There were other throws and missed reads like this too.

Non-Rodgers offensive issues

Make no mistake, Rodgers is not the only issue, but his poor performances compounded the already broken nature of the offense. Early in the game there are a couple of examples of this.

Here the Packers are running a naked boot play action pass to the right where Rodgers fakes the outside zone run to the left as receivers cross from left to right over the linebackers.

The built in shot play is the corner post to Watson and the progression goes from Watson to the intermediate crosser by Watkins to the shallow crosser in the flat. The above diagram is the route distribution that should have occurred.

This diagram is what happens. And it’s wrong.

Rodgers boots out to the right and sees there is no intermediate crossing route from Watkins under the corner post. Watkins for some reason ran the wrong route and ran a corner route the opposite way.

Watson also runs a very poor route and should stem the corner portion of the route stem a few more steps before cutting back to the post. The idea is to get the safety to jump the corner.

Either way, Rodgers second read was nowhere to be found and the flat route was covered so he had to just throw it away. That kind of mistake by a veteran receiver with experience in this offense is inexcusable.

On this play, the Packers are running an all go verticals concept where the receivers have the option to run deep sit or curl routes based on the coverage.

The Lions defense is playing a single high 3-deep coverage with rip/liz match principles, a way to play 2x2 four verticals without playing 2-deep safeties.

As Rodgers drops back to pass, Tonyan in the right slot runs his vertical angled at the middle of the field and more toward the deep middle safety. He should have recognized that the middle of the field was closed (MOFC) and worked to the space around the strong safety whom he allowed to funnel him inside. He needed to work back outside the hash away from the safety.

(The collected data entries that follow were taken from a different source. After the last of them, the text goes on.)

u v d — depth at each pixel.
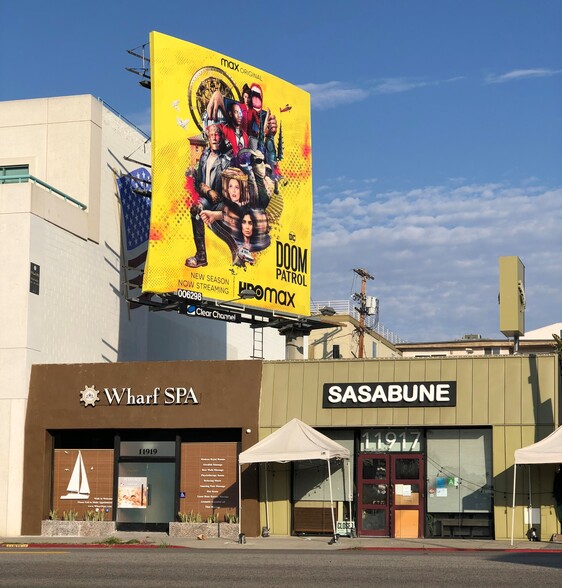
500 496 33.91
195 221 41.16
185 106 41.38
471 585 18.67
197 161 41.56
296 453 33.00
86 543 32.94
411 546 30.73
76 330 42.00
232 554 26.48
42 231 39.78
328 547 30.61
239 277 42.59
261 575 20.59
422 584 18.89
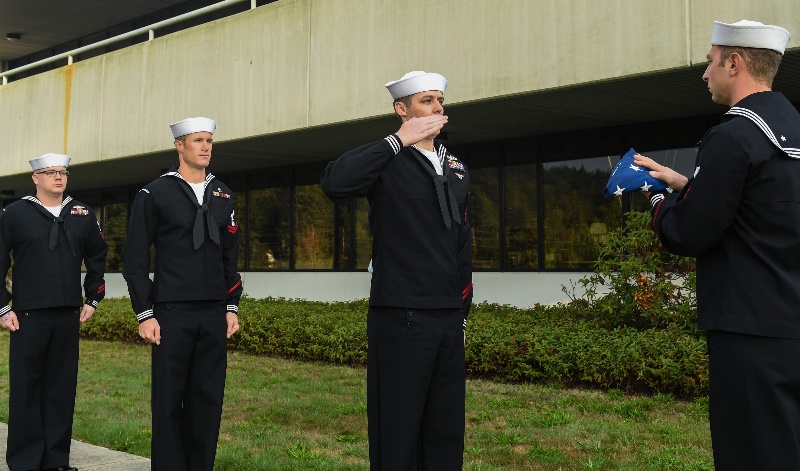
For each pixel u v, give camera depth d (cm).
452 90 916
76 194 1931
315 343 983
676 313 785
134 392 808
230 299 454
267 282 1495
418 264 340
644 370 703
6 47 2014
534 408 674
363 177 329
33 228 504
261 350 1050
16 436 489
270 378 857
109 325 1248
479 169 1191
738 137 260
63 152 1464
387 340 342
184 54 1248
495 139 1159
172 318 424
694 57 731
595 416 639
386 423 342
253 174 1546
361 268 1350
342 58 1033
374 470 349
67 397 509
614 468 493
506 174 1160
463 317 358
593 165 1070
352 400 733
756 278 261
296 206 1464
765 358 256
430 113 352
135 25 1788
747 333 259
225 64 1188
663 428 587
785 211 259
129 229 431
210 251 437
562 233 1095
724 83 282
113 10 1725
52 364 506
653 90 836
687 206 268
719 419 267
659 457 507
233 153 1316
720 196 259
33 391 496
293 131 1100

Meanwhile, Rodgers, looking for Lazard, ends up just dumping the pass off to the check down because Lazard ran his fade route about six inches from the sideline and gave Rodgers no window to throw too. He needed about three or four yards from the sideline to give the quarterback any chance at a throw but he allowed himself to be pinned to the sideline.

In addition to poor spacing and reading the leverage incorrectly, Packers receivers were caught on tape:

Falling down on routes and forcing Rodgers to go off script

Dropped passes

Receivers getting jammed and throwing them off their routes, throwing the timing off.

Outlook

The issues with the Packers offense are plentiful. There are issues all over the field with the offense from the quarterback to the receivers and they compound and feed off each other from one series to the next.

There is a lack of trust and a lack of experience with the receiver group that isn’t helped by Rodgers’ comments in the media and after games, to say nothing of his mid game outbursts. At 3-6, the season is all but over for them and the issues do not look like they will be fixed any time soon.